A Procuradoria-Geral da República se manifestou nesta segunda-feira (23/3) favoravelmente ao pedido da defesa do ex-mandatário para que ele cumpra prisão domiciliar por razões humanitárias.
Para assessores de Lula, diante do atual quadro de saúde do ex-presidente e da pressão de bolsonaristas, o parecer do procurador-geral da República, Paulo Gonet, era previsível.

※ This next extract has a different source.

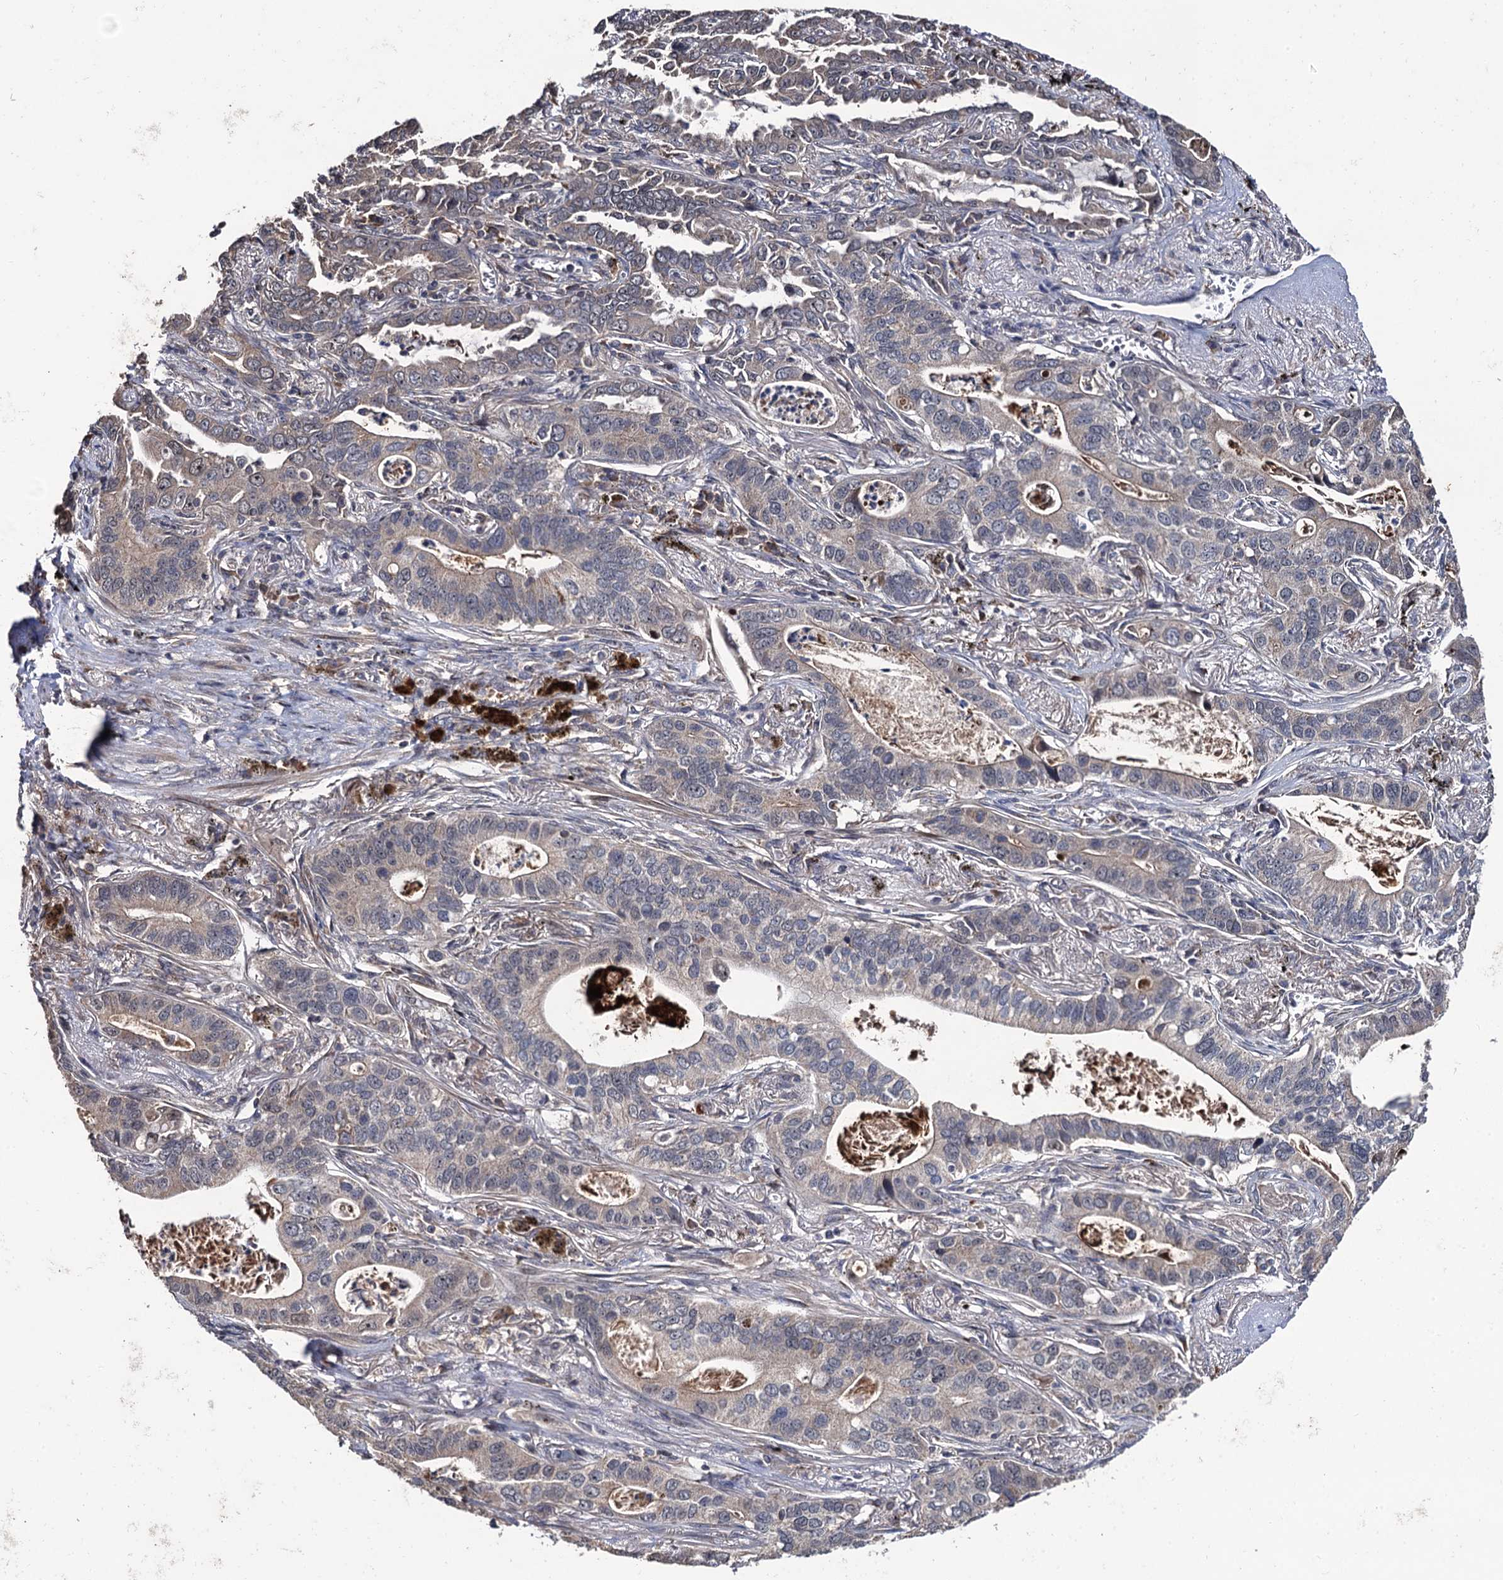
{"staining": {"intensity": "negative", "quantity": "none", "location": "none"}, "tissue": "lung cancer", "cell_type": "Tumor cells", "image_type": "cancer", "snomed": [{"axis": "morphology", "description": "Adenocarcinoma, NOS"}, {"axis": "topography", "description": "Lung"}], "caption": "A high-resolution photomicrograph shows immunohistochemistry (IHC) staining of lung adenocarcinoma, which shows no significant expression in tumor cells. The staining was performed using DAB to visualize the protein expression in brown, while the nuclei were stained in blue with hematoxylin (Magnification: 20x).", "gene": "LRRC63", "patient": {"sex": "male", "age": 67}}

Nos bastidores, auxiliares argumentam que o ex-mandatário pode cumprir a pena casa, considerando que a prisão domiciliar poderia atenuar os discursos de aliados sobre suposta perseguição política.
Aliados do petista, ressaltam também que Bolsonaro teria direito a um tratamento diferenciado por ser ex-presidente.
Os assessores destacam, no entanto, que a medida poderia favorecer Bolsonaro pois permitiria que ele tenha mais liberdade para atuar politicamente e organizar até mesmo um comitê de campanha em casa.
O parecer da PGR
Em parecer enviado ao Supremo Tribunal Federal (STF), Paulo Gonet afirmou que “está positivada a necessidade da prisão domiciliar, que garante os cuidados indispensáveis ao monitoramento integral do estado de saúde do ex-presidente”.
Assim, Gonet considerou que isso deve ocorrer sem prejuízo de reavaliações periódicas do quadro clínico e dos cuidados de segurança necessários para a continuidade da aplicação efetiva da sanção penal.
“O parecer é pelo deferimento do pedido de prisão domiciliar humanitária formulado em favor de Jair Messias Bolsonaro”, declarou.